Results and Discussion
3.1.1 Load-Deflection Responses
Figure 3a presents the load-deflection responses of the two beams, one in drying condition (P07-D) and one in sealed conditions (P07-S) cracked to a maximal crack opening ws of 0.1 mm and then subjected to a sustained load level corresponding to 60 % of the load Ps during 4 weeks (Table 2). The results show that the load-deflection responses are comparable in terms of the initial stiffness and the residual deflection prior to sustained loading. The loads Ps of beams P07-D and P07-S measured at ws are respectively 31.1 and 35.4 kN. Although the load Ps of beam P07-S is about 10 % greater than the load Ps of beam P07-D, the loads are also comparable as they are within the expected variability of the material.
Fig. 3 Mechanical behavior in service conditions
3.1.2 Deflection-Time and CMOD-Time Responses
Figure 4 presents respectively the deflection-time and the crack opening-time responses of the beams. The results show that the amplitude of the elastic deflection and the elastic crack opening of beam P07-S are slightly greater than beam P07-D. The elastic deflection and crack opening correspond to the deflection and crack opening due to the application of the sustained loading. This difference in amplitude is coherent to the fact that the load Ps of beam P07-S is greater than beam P07-D. Within the first 7 days of sustained loading, the deflection of beams P07-D and P07-S increases by approximately 4 and 7 % respectively, whereas the crack opening increases by approximately 9 and 17 % respectively. The deflection and crack opening, thus creep, of both beams stabilises toward an asymptote after 7 days of sustained loading.

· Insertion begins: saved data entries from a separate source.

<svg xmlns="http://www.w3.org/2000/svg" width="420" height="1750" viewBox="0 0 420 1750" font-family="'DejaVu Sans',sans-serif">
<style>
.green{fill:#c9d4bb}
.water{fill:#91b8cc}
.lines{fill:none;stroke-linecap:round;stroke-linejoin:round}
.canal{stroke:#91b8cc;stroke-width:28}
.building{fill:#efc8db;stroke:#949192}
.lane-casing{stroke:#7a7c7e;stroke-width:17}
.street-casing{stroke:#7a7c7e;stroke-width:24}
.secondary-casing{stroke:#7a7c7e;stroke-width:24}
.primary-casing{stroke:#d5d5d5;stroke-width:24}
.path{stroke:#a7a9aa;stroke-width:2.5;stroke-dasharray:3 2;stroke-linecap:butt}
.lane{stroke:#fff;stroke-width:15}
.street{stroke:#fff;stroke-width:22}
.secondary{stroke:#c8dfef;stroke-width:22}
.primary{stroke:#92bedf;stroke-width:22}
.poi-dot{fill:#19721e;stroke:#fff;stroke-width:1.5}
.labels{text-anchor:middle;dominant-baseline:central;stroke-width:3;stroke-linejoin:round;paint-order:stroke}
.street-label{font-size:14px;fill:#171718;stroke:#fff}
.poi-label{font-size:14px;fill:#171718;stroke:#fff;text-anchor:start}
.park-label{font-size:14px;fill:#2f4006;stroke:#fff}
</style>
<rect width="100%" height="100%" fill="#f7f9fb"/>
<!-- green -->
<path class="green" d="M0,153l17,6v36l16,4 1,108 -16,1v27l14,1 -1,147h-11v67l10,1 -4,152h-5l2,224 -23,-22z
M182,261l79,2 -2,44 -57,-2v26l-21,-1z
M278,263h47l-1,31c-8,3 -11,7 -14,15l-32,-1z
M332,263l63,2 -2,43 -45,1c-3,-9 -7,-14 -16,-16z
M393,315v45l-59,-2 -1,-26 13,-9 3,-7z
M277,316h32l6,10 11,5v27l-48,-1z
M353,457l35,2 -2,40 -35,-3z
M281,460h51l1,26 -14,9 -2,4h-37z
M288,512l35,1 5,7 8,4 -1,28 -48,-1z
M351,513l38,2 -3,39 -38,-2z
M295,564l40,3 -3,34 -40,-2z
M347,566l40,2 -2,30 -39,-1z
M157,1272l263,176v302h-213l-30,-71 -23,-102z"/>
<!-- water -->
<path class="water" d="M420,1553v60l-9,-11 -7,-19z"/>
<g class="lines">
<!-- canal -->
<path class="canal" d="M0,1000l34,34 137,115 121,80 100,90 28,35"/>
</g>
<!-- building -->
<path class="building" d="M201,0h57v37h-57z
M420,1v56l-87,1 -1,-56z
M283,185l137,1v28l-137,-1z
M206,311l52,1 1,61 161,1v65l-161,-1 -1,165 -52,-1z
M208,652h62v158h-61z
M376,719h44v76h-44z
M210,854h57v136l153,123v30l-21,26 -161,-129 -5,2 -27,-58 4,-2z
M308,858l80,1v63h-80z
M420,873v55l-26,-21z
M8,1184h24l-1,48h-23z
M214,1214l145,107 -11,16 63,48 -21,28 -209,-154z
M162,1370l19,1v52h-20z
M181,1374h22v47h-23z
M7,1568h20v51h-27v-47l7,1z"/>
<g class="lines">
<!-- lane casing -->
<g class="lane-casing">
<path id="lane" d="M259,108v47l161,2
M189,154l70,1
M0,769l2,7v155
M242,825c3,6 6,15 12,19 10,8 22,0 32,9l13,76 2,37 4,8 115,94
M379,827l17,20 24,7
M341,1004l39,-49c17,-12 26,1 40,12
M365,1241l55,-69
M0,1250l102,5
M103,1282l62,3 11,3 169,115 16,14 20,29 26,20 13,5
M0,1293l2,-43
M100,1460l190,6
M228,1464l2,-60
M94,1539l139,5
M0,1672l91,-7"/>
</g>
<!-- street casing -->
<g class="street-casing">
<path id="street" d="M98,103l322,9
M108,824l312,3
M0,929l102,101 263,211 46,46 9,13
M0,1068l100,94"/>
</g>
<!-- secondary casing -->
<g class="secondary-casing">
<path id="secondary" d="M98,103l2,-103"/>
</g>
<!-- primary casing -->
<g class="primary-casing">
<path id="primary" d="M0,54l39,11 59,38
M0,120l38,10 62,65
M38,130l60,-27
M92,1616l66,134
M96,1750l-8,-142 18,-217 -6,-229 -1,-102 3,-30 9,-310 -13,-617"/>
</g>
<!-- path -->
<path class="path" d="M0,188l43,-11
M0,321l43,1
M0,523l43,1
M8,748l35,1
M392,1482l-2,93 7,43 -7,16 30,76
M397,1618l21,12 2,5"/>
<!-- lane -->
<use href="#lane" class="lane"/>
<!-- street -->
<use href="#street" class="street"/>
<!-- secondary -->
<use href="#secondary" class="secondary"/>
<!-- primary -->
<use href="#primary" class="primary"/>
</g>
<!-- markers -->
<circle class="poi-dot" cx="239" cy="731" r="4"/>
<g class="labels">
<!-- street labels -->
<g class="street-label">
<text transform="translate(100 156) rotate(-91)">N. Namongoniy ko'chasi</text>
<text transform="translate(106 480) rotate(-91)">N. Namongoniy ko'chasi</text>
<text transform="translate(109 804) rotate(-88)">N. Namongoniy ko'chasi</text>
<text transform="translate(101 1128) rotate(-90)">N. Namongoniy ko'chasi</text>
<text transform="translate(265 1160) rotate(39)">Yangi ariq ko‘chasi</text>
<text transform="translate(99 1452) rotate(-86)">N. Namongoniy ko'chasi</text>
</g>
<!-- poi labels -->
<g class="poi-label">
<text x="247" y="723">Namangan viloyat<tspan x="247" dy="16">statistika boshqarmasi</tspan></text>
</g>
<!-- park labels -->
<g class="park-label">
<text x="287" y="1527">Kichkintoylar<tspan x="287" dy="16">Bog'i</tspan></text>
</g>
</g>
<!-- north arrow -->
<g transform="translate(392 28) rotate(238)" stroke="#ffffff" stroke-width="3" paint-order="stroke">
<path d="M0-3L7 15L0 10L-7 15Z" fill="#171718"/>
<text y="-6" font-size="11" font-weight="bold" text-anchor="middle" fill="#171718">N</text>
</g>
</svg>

Fig. 4 Deformation in service conditions
3.1.3 Compliance Response
Figure 3b presents the compliance evolution of the beams. As expected, the compliance of beam P07-S at the time of application of the sustained loading is greater than the corresponding compliance of beam P07-D. This is due to the fact that the pre-cracking cycle of beam P07-S led to a greater deflection, thus a greater global damage state. Figure 3b also shows that the compliance evolution of both beams tends to be constant over the first 21 days. The compliance increase of beam P07-D observed between the 21st and 28th days of the test may be explained by the lack of precision in the compliance measurement. Indeed, the evolution of the deflection and CMOD, presented in Fig. 4, may not explain such a compliance increase within that time period.
The results show that the evolution of the creep behaviour of both beams, sealed (P07-S) and not sealed (P07-D), is comparable. Therefore, the influence of the moisture conditions on the evolution of the creep may be considered negligible for that condition.
Besides, the crack opening of the beams quickly stabilize to an average opening of 0.065 mm under sustained load representing 60 % of the load required to create opening of 0.1 mm. According to the Canadian Highway Bridge Design Code , the allowable crack opening is 0.25 mm in reinforced concrete. In addition, dead loads on bridge slabs associated to the sustained load represent around 10-30 % of the total service loads. Therefore, the results indicate that the use of SFRC in a bridge deck could be adequate to satisfy the crack opening limits defined by the code under sustained loading corresponding to its dead load. However, the impact of live loads (rapid cyclic loads) should be investigated.